- Task instructions
Of the entries that follow, how many lines hold the string "down"? Write the number and nothing more.

- Supplied records
===
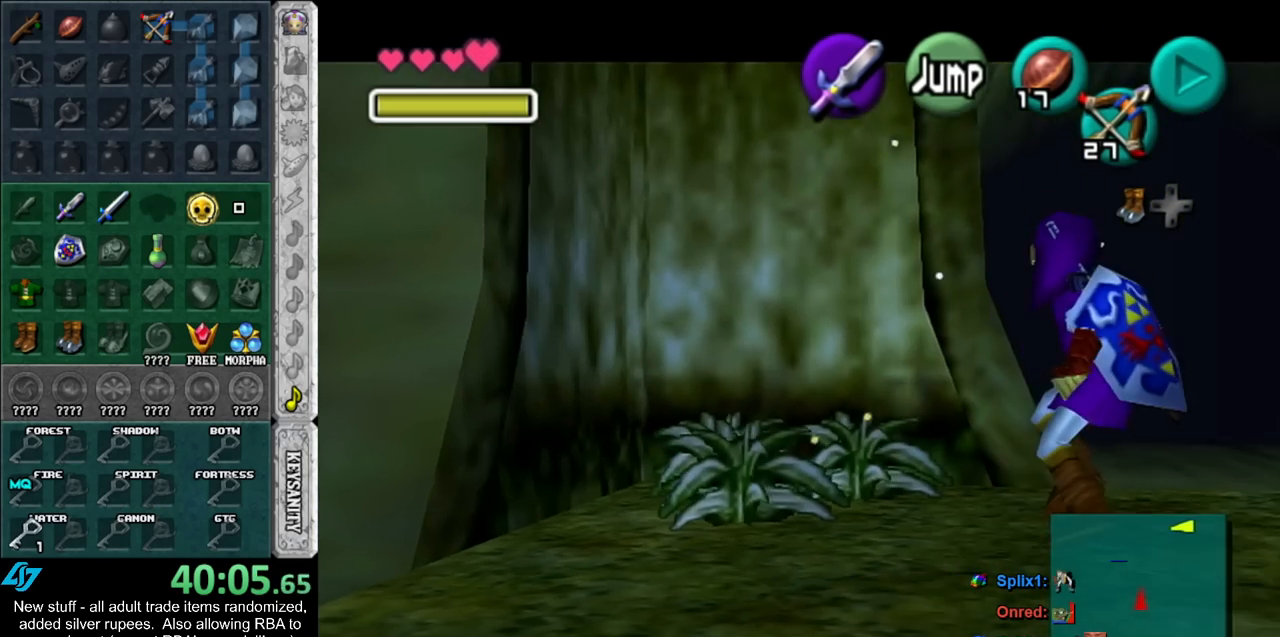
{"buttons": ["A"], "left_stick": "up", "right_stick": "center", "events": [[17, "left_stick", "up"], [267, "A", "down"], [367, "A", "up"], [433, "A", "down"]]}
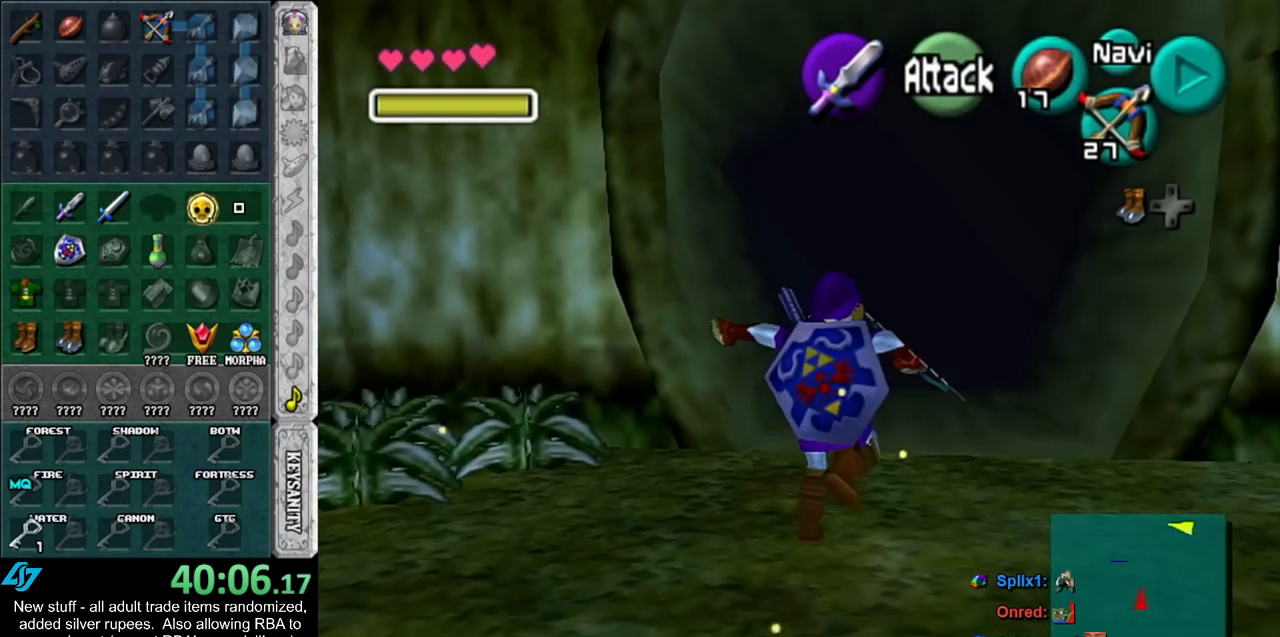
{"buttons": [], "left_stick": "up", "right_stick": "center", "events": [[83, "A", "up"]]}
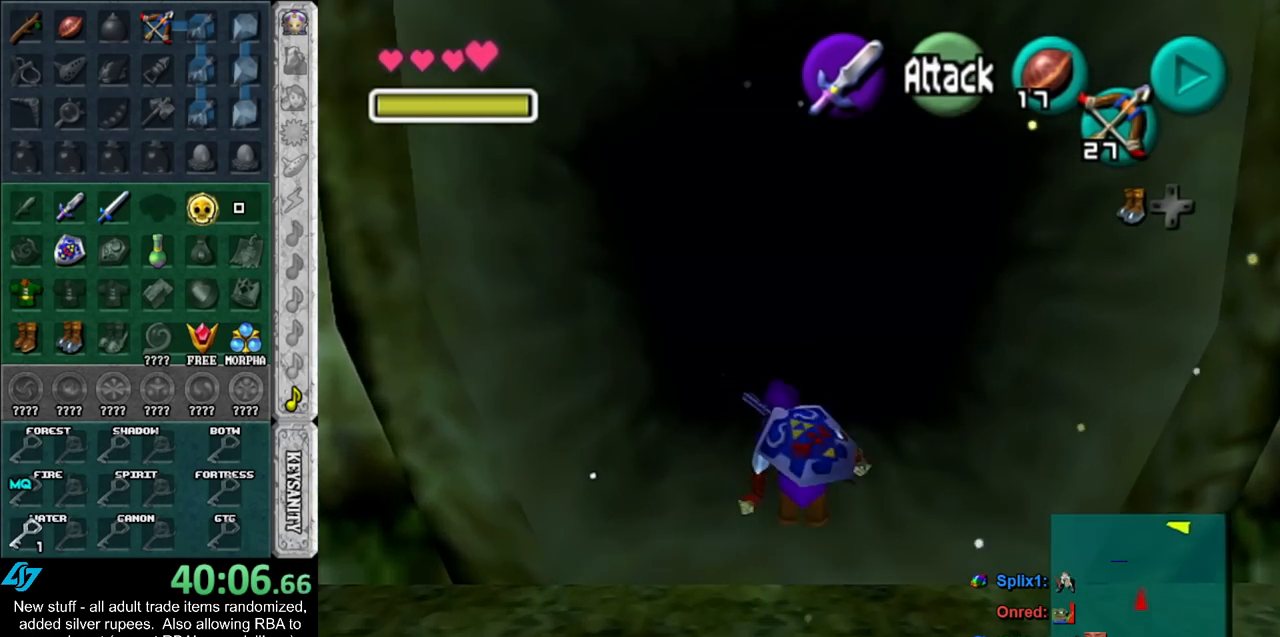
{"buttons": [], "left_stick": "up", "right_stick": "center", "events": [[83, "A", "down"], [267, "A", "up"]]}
===
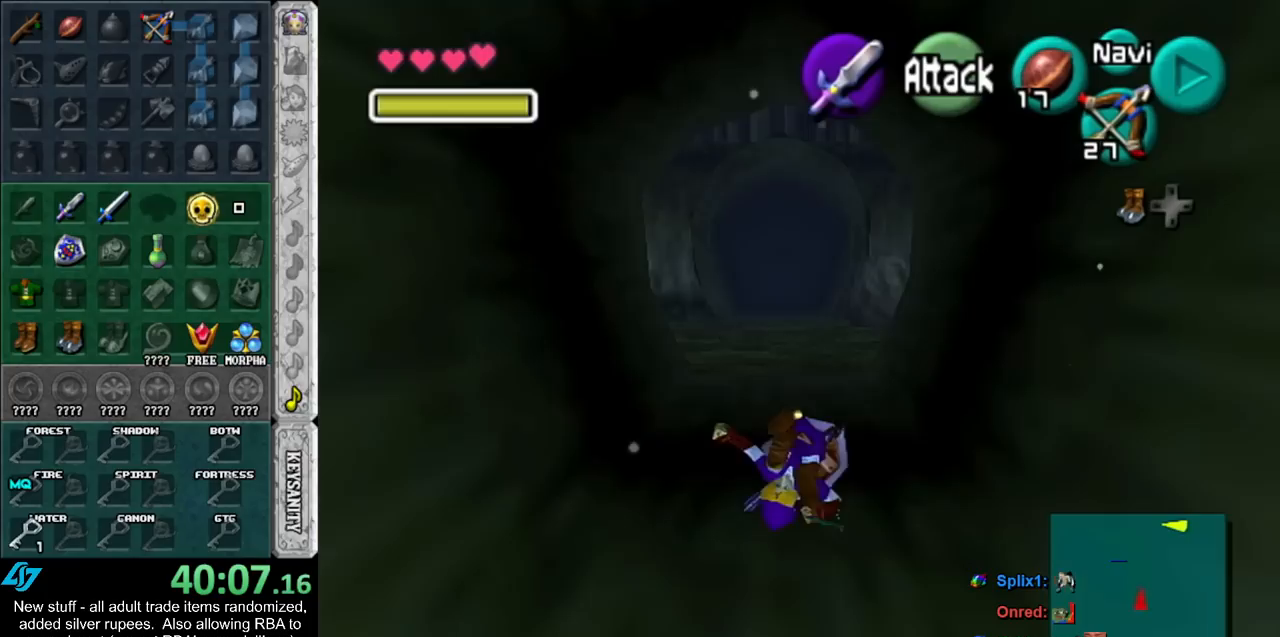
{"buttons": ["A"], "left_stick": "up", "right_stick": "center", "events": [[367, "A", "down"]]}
===
- Task result
3